**EXERCISE REQUIREMENTS**
Output exactly the first line of the listing and each line after it, through the line that contains "informativo"; add nothing else.

<<<<

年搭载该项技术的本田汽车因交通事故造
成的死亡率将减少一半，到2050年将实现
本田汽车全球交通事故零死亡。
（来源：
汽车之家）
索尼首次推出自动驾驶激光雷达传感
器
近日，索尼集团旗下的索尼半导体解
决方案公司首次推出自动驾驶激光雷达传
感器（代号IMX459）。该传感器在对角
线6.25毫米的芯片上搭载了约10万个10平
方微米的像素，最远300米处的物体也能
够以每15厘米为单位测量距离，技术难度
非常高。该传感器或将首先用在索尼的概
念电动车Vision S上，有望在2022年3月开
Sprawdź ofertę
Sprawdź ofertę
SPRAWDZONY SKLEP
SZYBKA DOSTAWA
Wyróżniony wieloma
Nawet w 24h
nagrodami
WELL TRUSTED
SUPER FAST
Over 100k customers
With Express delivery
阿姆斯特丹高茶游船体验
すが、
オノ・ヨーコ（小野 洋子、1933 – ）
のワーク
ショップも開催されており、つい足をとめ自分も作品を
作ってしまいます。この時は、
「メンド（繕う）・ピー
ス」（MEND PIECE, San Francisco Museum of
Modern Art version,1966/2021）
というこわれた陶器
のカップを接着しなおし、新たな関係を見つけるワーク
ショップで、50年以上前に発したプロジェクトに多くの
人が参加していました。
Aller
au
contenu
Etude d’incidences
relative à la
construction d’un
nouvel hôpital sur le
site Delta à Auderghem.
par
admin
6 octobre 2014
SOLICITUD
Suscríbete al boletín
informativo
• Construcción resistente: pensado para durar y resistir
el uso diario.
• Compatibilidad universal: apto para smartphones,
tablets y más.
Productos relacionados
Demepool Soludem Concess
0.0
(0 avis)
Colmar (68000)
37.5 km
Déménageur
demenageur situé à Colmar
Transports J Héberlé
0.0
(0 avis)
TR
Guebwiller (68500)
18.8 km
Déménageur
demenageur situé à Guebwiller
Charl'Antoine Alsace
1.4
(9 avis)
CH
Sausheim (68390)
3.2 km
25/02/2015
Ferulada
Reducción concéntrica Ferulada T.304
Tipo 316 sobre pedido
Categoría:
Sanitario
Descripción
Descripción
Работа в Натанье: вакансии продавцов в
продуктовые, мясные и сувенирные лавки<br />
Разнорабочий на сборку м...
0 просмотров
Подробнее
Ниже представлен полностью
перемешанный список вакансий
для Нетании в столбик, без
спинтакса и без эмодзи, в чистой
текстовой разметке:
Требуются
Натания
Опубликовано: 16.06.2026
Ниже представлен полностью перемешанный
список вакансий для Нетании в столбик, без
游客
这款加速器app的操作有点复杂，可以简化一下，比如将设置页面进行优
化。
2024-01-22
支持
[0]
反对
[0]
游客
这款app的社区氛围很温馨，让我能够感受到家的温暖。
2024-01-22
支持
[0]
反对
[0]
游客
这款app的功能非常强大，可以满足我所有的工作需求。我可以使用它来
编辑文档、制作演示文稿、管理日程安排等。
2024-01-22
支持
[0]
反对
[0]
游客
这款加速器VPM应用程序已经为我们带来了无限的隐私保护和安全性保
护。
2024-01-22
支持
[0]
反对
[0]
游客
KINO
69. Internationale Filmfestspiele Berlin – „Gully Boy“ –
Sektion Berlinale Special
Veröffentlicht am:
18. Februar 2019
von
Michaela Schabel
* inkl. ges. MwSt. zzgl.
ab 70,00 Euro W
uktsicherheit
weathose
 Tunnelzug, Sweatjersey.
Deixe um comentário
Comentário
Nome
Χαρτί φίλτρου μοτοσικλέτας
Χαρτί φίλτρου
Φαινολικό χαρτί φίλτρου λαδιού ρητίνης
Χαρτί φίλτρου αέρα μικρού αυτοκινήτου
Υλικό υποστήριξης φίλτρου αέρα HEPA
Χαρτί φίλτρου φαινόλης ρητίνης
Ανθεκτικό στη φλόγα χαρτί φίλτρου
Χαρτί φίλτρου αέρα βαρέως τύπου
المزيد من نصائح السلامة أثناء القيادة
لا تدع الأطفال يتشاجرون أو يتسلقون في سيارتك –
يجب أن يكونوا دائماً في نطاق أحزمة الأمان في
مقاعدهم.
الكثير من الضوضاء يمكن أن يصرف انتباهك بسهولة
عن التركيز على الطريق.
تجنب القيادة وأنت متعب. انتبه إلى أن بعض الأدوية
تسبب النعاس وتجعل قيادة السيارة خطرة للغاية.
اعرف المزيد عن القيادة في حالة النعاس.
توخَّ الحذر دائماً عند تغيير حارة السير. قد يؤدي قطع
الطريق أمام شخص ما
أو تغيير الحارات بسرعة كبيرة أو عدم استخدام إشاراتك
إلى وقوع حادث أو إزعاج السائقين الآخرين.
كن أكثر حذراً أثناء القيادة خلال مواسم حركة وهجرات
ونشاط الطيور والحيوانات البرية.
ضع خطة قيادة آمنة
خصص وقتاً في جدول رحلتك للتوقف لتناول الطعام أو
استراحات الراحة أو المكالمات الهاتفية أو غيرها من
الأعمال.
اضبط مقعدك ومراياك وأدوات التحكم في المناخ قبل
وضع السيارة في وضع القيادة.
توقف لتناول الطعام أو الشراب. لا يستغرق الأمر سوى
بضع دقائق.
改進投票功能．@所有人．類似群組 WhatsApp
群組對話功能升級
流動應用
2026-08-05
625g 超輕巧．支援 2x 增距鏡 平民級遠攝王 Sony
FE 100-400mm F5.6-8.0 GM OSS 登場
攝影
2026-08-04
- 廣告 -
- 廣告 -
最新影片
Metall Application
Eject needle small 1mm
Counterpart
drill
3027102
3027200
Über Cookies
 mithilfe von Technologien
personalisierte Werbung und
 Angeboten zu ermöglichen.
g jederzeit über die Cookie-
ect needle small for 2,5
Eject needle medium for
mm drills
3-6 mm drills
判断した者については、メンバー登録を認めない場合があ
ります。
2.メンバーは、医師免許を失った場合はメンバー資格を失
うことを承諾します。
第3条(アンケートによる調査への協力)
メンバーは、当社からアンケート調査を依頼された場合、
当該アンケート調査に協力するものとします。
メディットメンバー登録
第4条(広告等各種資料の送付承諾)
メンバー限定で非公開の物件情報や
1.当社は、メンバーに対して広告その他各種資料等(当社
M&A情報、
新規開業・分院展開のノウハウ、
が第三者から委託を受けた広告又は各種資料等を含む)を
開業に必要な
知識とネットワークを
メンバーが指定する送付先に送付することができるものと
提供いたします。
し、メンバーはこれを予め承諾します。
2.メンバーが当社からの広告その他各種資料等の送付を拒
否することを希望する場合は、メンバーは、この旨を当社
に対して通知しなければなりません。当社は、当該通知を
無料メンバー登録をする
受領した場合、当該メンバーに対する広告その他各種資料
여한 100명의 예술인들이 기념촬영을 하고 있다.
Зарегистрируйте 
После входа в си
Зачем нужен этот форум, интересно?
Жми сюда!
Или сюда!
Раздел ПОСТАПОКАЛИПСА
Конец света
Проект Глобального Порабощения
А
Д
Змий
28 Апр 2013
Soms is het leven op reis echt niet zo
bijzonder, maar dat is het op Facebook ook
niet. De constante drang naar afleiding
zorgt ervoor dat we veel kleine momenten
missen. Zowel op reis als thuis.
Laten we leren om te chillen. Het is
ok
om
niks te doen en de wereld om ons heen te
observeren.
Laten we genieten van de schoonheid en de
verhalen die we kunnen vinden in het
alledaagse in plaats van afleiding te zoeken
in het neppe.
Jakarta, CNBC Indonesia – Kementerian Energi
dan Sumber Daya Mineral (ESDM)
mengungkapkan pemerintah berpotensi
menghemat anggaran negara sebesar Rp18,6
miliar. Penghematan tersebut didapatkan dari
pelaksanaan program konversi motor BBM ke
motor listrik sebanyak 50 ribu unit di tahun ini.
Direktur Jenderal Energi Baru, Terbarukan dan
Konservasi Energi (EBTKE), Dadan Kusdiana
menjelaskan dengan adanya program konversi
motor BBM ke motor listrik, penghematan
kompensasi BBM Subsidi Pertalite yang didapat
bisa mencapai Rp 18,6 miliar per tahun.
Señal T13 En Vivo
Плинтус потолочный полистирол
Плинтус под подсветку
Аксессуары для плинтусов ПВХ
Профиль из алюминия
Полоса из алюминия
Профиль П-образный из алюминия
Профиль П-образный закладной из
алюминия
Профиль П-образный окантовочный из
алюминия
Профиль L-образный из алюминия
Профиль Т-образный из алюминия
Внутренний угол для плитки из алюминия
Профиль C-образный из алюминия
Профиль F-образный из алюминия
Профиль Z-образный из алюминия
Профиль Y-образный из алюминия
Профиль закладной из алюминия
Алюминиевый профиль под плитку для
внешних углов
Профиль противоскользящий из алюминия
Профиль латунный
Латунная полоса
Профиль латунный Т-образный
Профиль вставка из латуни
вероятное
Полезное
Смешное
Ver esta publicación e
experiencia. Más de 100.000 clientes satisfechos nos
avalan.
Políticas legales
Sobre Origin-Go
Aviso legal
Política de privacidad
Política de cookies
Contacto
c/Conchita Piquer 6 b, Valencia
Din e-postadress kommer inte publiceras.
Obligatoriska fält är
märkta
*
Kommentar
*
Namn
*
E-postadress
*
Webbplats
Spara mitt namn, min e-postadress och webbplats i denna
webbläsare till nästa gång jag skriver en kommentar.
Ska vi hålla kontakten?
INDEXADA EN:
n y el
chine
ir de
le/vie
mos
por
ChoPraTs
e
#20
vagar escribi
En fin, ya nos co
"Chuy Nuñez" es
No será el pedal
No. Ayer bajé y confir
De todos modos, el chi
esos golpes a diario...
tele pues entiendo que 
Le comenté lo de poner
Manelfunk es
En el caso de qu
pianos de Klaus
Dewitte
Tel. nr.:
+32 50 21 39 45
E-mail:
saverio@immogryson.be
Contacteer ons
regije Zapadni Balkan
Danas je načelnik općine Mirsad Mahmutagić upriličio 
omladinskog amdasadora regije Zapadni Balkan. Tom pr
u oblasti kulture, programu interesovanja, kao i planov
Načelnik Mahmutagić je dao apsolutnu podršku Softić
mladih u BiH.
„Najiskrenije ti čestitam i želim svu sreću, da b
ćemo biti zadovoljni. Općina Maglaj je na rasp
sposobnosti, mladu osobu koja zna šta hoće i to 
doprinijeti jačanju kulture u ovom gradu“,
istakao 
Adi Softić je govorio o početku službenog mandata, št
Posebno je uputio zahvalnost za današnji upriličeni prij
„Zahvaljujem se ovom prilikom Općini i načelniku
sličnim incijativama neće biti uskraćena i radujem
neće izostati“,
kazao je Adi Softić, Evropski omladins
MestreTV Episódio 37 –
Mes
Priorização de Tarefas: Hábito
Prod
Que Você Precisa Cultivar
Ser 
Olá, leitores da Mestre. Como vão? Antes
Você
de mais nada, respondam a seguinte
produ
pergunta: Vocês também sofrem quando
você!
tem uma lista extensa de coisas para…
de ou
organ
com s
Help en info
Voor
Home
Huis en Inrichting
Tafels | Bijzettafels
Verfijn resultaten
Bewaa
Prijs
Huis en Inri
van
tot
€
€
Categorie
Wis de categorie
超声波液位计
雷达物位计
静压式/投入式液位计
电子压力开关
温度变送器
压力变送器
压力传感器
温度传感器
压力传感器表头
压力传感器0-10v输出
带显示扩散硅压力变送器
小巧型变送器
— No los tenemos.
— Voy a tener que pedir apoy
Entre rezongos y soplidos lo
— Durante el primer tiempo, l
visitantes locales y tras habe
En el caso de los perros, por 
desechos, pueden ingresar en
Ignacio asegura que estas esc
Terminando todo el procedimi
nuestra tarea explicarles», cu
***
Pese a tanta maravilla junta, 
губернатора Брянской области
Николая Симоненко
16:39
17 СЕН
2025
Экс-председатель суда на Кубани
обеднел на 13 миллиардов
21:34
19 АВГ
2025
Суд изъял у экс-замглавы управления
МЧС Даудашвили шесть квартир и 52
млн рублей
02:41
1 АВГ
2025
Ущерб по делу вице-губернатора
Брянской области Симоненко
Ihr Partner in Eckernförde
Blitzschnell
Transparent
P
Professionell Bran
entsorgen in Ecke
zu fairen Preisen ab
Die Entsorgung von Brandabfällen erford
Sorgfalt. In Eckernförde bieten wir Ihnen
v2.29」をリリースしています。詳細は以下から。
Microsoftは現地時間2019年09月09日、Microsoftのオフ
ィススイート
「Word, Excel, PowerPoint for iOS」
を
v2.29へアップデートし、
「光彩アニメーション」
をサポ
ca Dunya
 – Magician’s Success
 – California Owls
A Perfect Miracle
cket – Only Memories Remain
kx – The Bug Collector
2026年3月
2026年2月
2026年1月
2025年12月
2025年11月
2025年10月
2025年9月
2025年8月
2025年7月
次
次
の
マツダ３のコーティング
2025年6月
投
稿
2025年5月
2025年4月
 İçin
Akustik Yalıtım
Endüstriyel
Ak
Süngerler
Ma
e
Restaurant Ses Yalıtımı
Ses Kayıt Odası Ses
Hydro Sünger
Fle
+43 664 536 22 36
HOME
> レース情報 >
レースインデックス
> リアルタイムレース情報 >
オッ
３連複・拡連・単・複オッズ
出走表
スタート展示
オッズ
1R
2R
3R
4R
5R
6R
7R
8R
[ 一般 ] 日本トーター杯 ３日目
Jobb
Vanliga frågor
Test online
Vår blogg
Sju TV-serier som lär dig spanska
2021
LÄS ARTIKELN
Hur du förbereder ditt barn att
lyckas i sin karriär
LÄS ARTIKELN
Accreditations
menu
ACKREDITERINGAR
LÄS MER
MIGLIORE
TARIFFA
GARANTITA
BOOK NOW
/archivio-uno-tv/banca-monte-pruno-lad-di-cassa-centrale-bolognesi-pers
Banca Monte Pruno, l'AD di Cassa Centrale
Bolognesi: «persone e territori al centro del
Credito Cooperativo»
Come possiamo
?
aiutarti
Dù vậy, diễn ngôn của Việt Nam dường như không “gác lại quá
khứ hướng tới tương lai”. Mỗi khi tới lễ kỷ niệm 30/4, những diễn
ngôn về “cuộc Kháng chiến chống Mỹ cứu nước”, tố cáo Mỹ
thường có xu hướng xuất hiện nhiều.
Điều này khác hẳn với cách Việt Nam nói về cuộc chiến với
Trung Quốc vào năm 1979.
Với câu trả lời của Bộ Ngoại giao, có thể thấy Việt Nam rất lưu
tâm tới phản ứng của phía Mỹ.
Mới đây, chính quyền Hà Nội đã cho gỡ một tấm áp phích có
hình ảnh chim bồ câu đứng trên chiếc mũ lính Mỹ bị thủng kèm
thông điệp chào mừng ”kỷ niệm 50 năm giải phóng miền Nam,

>>>>

**WRITTEN RESPONSE**
年搭载该项技术的本田汽车因交通事故造
成的死亡率将减少一半，到2050年将实现
本田汽车全球交通事故零死亡。
（来源：
汽车之家）
索尼首次推出自动驾驶激光雷达传感
器
近日，索尼集团旗下的索尼半导体解
决方案公司首次推出自动驾驶激光雷达传
感器（代号IMX459）。该传感器在对角
线6.25毫米的芯片上搭载了约10万个10平
方微米的像素，最远300米处的物体也能
够以每15厘米为单位测量距离，技术难度
非常高。该传感器或将首先用在索尼的概
念电动车Vision S上，有望在2022年3月开
Sprawdź ofertę
Sprawdź ofertę
SPRAWDZONY SKLEP
SZYBKA DOSTAWA
Wyróżniony wieloma
Nawet w 24h
nagrodami
WELL TRUSTED
SUPER FAST
Over 100k customers
With Express delivery
阿姆斯特丹高茶游船体验
すが、
オノ・ヨーコ（小野 洋子、1933 – ）
のワーク
ショップも開催されており、つい足をとめ自分も作品を
作ってしまいます。この時は、
「メンド（繕う）・ピー
ス」（MEND PIECE, San Francisco Museum of
Modern Art version,1966/2021）
というこわれた陶器
のカップを接着しなおし、新たな関係を見つけるワーク
ショップで、50年以上前に発したプロジェクトに多くの
人が参加していました。
Aller
au
contenu
Etude d’incidences
relative à la
construction d’un
nouvel hôpital sur le
site Delta à Auderghem.
par
admin
6 octobre 2014
SOLICITUD
Suscríbete al boletín
informativo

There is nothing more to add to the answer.